# Laying groundwork for custom Colson.



## rick whitehurst (Jul 31, 2017)

I know this is a rat and so incorrect but I'm loving the look so far. Put these parts together over the weekend and I may run with it.


----------



## rick whitehurst (Jul 31, 2017)

Colson frame and sprocket, JC Higgins beehive springer, Childs bike handlebars upside down, 33 Schwann front fender over back wheel. Fat Frank's tires. Cheap seat and gooseneck until I find some better ones lying around.   I may run with this as a board tracker.


----------



## Cowboy in NC (Jul 31, 2017)

rick whitehurst said:


> Colson frame and sprocket, JC Higgins beehive springer, Childs bike handlebars upside down, 33 Schwann front fender over back wheel. Fat Frank's tires. Cheap seat and gooseneck until I find some better ones lying around.   I may run with this as a board tracker.
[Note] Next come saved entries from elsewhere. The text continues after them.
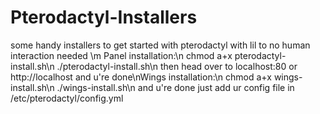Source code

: # Pterodactyl-Installers
some handy installers to get started with pterodactyl with lil to no human interaction needed
\m
Panel installation:\n  chmod a+x pterodactyl-install.sh\n  ./pterodactyl-install.sh\n  then head over to localhost:80 or http://localhost and u're done\nWings installation:\n  chmod a+x wings-install.sh\n  ./wings-install.sh\n   and u're done just add ur config file in /etc/pterodactyl/config.yml
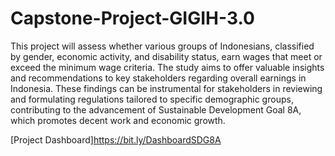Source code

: # Capstone-Project-GIGIH-3.0

This project will assess whether various groups of Indonesians, classified by gender, economic activity, and disability status, earn wages that meet or exceed the minimum wage criteria. 
The study aims to offer valuable insights and recommendations to key stakeholders regarding overall earnings in Indonesia. 
These findings can be instrumental for stakeholders in reviewing and formulating regulations tailored to specific demographic groups, contributing to the advancement of Sustainable Development Goal 8A, which promotes decent work and economic growth.

[Project Dashboard]https://bit.ly/DashboardSDG8A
Looks like it`s fast already-- Cowboy


----------



## rick whitehurst (Jul 31, 2017)

Colson Frames really do look fast when stripped of fenders tank and chainguards... haha.


----------



## Cowboy in NC (Jul 31, 2017)

rick whitehurst said:


> Colson Frames really do look fast when stripped of fenders tank and chainguards... haha.





rick whitehurst said:


> Colson Frames really do look fast when stripped of fenders tank and chainguards... haha.



Every Custom Bike (or restored Bike) on the forum is that man`s "work of art". It`s like a 40s-50s Custom Car.  I like your choices for components,--- beehive springer, tires, bars, and fender on the back, on an awesome vintage frame. And it makes for a great rider. You could expect another similar Bike to go riding by in an old movie... Well done, Mr. Rick.----Cowboy


----------